Now where would the buffer go??? I added 1/2 teasp of Alkaline buffer last night waited about 10 min and tested it-it came out to 2. So, I added 1/2 teasp of it again tonite. Waited a bit then tested it again-it came out as 2.

So, my question is, if I check it tomorrow and its 0 again, where is it going and what am I supposed to do?

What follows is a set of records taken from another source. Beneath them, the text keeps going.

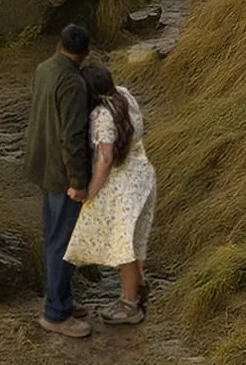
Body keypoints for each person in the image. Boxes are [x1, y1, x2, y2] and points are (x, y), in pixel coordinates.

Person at [64, 62, 157, 326]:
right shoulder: (124, 94)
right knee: (136, 239)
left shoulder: (100, 116)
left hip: (124, 184)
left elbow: (105, 158)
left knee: (123, 244)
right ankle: (138, 290)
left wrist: (90, 191)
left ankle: (129, 306)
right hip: (144, 174)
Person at [23, 24, 93, 339]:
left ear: (58, 45)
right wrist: (79, 181)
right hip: (62, 173)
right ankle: (55, 313)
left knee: (53, 236)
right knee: (62, 243)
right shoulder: (73, 83)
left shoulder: (43, 68)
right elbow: (73, 138)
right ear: (86, 53)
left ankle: (61, 299)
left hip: (42, 163)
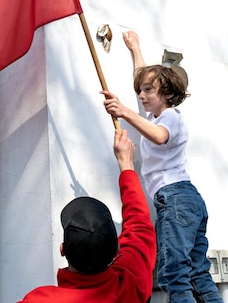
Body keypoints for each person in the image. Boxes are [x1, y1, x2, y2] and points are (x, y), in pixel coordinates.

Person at [101, 30, 223, 303]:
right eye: (140, 91)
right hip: (186, 200)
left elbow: (158, 136)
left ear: (166, 94)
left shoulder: (170, 117)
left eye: (148, 91)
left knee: (173, 274)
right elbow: (143, 75)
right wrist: (135, 48)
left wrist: (123, 111)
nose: (142, 95)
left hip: (176, 199)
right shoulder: (156, 115)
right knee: (197, 273)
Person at [18, 128, 156, 302]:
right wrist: (126, 165)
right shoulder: (131, 282)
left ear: (62, 250)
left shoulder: (39, 300)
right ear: (117, 250)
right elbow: (140, 224)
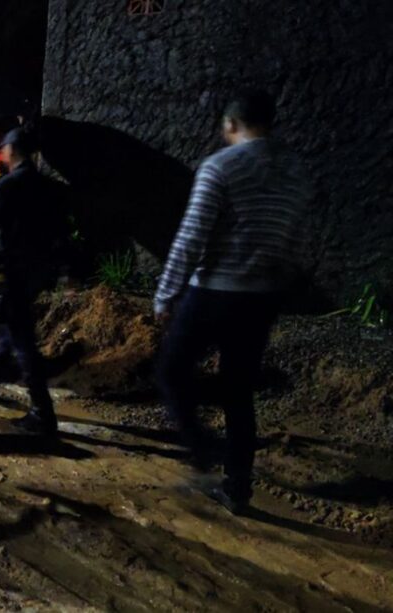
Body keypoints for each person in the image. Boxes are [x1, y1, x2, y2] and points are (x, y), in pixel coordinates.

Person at [155, 89, 312, 514]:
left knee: (170, 370)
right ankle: (237, 486)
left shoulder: (220, 166)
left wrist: (166, 293)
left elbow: (192, 237)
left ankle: (203, 449)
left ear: (230, 125)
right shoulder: (295, 172)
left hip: (215, 291)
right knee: (238, 390)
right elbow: (297, 240)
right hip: (262, 297)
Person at [0, 127, 71, 435]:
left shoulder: (9, 185)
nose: (0, 153)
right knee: (12, 325)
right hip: (39, 271)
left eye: (3, 148)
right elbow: (61, 232)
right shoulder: (49, 187)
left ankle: (43, 412)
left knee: (22, 338)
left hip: (14, 268)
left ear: (12, 150)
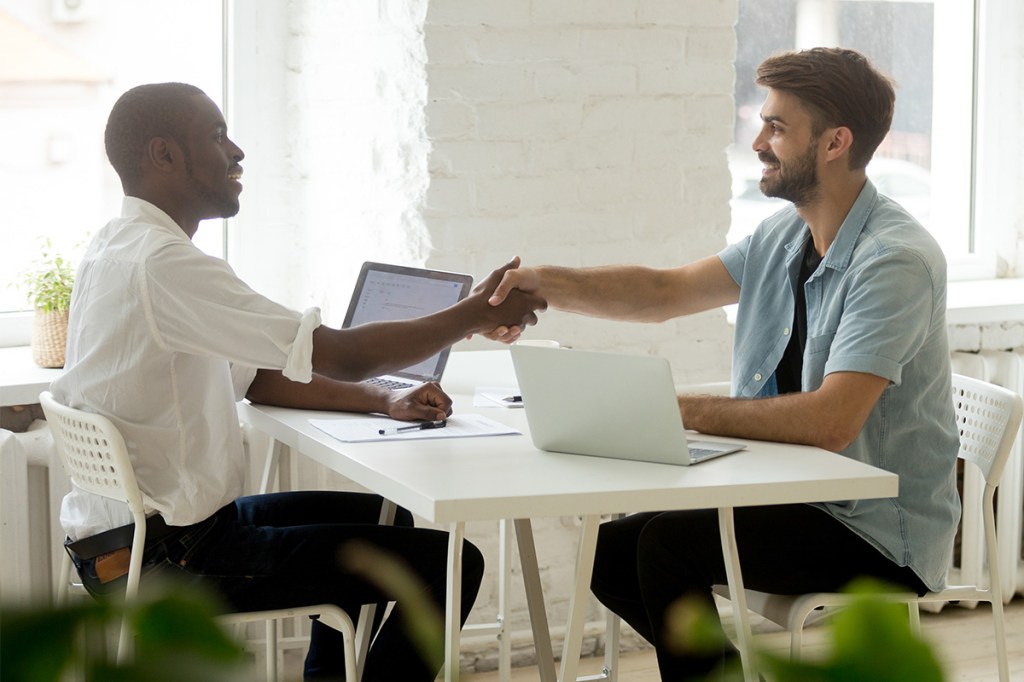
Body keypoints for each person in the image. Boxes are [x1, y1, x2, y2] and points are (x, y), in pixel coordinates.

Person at [486, 48, 959, 679]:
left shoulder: (893, 261)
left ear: (835, 143)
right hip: (796, 492)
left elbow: (831, 423)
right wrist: (544, 284)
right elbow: (664, 292)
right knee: (613, 549)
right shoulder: (785, 235)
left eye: (777, 127)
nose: (758, 141)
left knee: (664, 548)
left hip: (875, 528)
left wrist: (674, 411)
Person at [51, 82, 545, 681]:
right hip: (171, 557)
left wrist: (385, 398)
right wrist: (474, 312)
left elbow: (260, 377)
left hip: (126, 543)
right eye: (215, 136)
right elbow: (339, 353)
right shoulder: (164, 264)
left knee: (387, 518)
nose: (236, 153)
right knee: (450, 565)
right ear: (164, 155)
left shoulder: (115, 248)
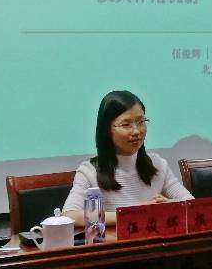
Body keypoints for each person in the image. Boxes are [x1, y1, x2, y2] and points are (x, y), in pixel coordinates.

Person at [63, 90, 193, 226]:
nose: (136, 131)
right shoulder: (89, 171)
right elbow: (69, 215)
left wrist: (172, 206)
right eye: (126, 124)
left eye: (141, 122)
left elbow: (192, 204)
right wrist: (135, 214)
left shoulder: (158, 165)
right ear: (107, 130)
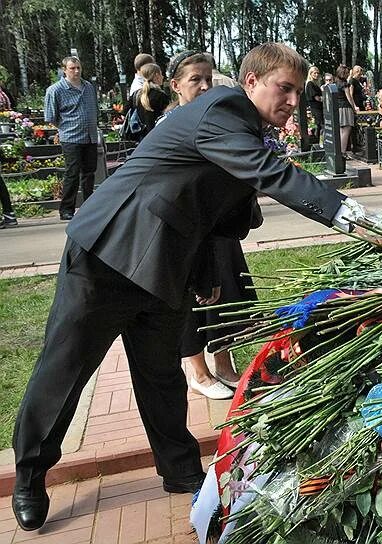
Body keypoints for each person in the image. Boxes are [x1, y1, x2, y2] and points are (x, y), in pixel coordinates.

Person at [11, 42, 360, 532]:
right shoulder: (221, 109)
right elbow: (268, 175)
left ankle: (178, 472)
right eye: (284, 88)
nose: (291, 101)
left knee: (161, 376)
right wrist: (350, 213)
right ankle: (30, 475)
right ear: (251, 82)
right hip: (108, 256)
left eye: (298, 93)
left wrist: (205, 275)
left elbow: (218, 216)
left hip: (163, 269)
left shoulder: (247, 130)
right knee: (64, 372)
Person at [163, 52, 252, 400]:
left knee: (226, 291)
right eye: (194, 80)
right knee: (192, 298)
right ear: (175, 86)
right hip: (186, 231)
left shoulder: (214, 120)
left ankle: (225, 365)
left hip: (217, 227)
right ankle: (198, 371)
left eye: (207, 79)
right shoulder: (170, 125)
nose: (203, 85)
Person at [44, 56, 99, 221]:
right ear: (64, 70)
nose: (76, 71)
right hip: (71, 137)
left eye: (78, 68)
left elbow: (94, 108)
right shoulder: (55, 90)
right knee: (72, 173)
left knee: (89, 173)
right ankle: (67, 209)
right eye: (72, 68)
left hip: (90, 136)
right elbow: (51, 116)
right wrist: (66, 127)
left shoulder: (88, 87)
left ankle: (89, 206)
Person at [123, 63, 169, 143]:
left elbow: (125, 110)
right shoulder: (161, 95)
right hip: (158, 136)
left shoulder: (136, 94)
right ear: (156, 75)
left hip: (140, 137)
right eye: (161, 74)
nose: (163, 76)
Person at [334, 64, 355, 155]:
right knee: (346, 130)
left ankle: (339, 151)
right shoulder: (344, 84)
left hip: (338, 108)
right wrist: (353, 107)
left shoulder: (336, 83)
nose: (347, 75)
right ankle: (342, 152)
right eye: (346, 73)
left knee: (341, 130)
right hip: (346, 108)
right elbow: (349, 97)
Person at [304, 65, 325, 140]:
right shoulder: (310, 84)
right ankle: (318, 141)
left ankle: (319, 141)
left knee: (319, 125)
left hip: (318, 108)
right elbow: (317, 98)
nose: (316, 75)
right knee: (320, 125)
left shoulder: (315, 84)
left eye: (317, 73)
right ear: (310, 74)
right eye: (314, 73)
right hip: (315, 108)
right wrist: (325, 99)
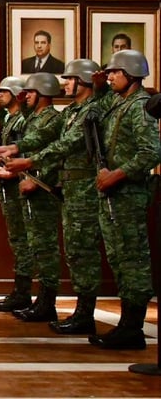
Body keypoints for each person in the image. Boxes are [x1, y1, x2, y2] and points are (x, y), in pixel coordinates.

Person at [3, 60, 105, 335]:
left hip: (84, 188)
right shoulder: (71, 111)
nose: (66, 84)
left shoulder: (92, 110)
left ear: (84, 81)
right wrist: (18, 147)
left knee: (82, 251)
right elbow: (47, 135)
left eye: (71, 79)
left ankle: (85, 314)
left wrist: (29, 161)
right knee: (73, 250)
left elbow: (68, 143)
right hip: (71, 189)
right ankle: (64, 307)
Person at [87, 50, 160, 349]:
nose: (110, 76)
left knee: (133, 260)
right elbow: (93, 112)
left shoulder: (139, 105)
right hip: (112, 194)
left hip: (128, 193)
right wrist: (99, 87)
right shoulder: (117, 103)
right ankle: (127, 325)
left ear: (131, 74)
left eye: (115, 72)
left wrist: (117, 174)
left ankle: (133, 327)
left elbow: (151, 152)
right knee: (119, 258)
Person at [0, 72, 62, 323]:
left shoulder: (52, 119)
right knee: (31, 243)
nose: (26, 96)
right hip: (27, 184)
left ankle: (46, 301)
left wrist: (35, 176)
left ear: (43, 93)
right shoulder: (33, 118)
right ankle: (30, 296)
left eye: (30, 92)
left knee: (44, 247)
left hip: (42, 189)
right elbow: (31, 143)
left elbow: (54, 153)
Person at [0, 76, 33, 313]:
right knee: (17, 239)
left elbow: (27, 150)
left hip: (18, 186)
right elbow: (6, 125)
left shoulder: (24, 120)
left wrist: (14, 173)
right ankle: (20, 290)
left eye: (4, 92)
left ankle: (23, 292)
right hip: (8, 186)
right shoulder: (11, 118)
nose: (0, 94)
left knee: (23, 240)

My only thought is it might be being absorbed by my rocks. I have never used these before. They are Odko rocks. Anyone use these before ? or have this happen before?


----------



## chiahead (Dec 18, 2004)

can anyone comment? I guess I posted this in a very unpopular section of the forum


----------



## chiahead (Dec 18, 2004)

I would have to say I am really dissapointed. I have been a supporting member of this forum for quite some time. To post questions repeadedly with no answers is very dissapointing. Any ways I appreciate all the advice and help!


----------



## yildirim (Nov 25, 2004)

Hi,
First I would like to tell that your pictures are to small for having an idea. And then your test kits may not be reliable, better check at someplace else or with some different brands.
Regarding to your water parameters, definitely you are low on macros. You have to start adding nutrtients and CO2. Have you decided what nutrients you will be using?


----------



## dennis (Mar 1, 2004)

Well first, stop worrying about the kH and adding buffer. The ADA shoul dremove any hardness almost as fast as you can add it.. That is the nature of the soil, almost what it as designed for although I get the feeling that the high absorbtion rate of cations is a side effect of using a soil designed to be initially charged with NH4. 

Personally I feel your problem looks like N deficiency to me. The dieing older growth and previous experience with HC looking exactly like that is a priime indication of low N. This also makes sense as HC is not actually a root feeder, even though it has lots of them.

You don't mention anything about CO2 or how you add it but worrying about kH and pH is pointless. In thi ssituation you really need to just add CO2 until things "look right" or there are signs of fish stress.

Good luck!


----------



## chiahead (Dec 18, 2004)

Co2 is added by pressurized. I upped it till the fish stressed and then backed it down a bit. In the beginning the plants were doing awesome, then they started to decline. If _I should not worry about kh/ph, then do you thinkm a ph of 5.0 is good? Fish and shrimp dont like it too much, i have had multiple deaths. That could be due to the Nh4 spiking also though. I have some friends who do not add buffer to ADA AS and use RO water and they dont have the KH dropping issues along with the low ph. I just did a 50% water change, so I will see what that does. By the way, I am getting all kinds of algae-green spot, BBa, hair, and some sort of fuzz algae._


----------



## MATTHEW MAHLING (Dec 1, 2005)

chiahead said:


> My only thought is it might be being absorbed by my rocks. I have never used these before. They are Odko rocks. Anyone use these before ? or have this happen before?


Bryan, I've used the Odko stones for the last 5 monthand have never had a break out like that.
A little green spot on my stones is the etent of the algea in my tanks and on the stones.


----------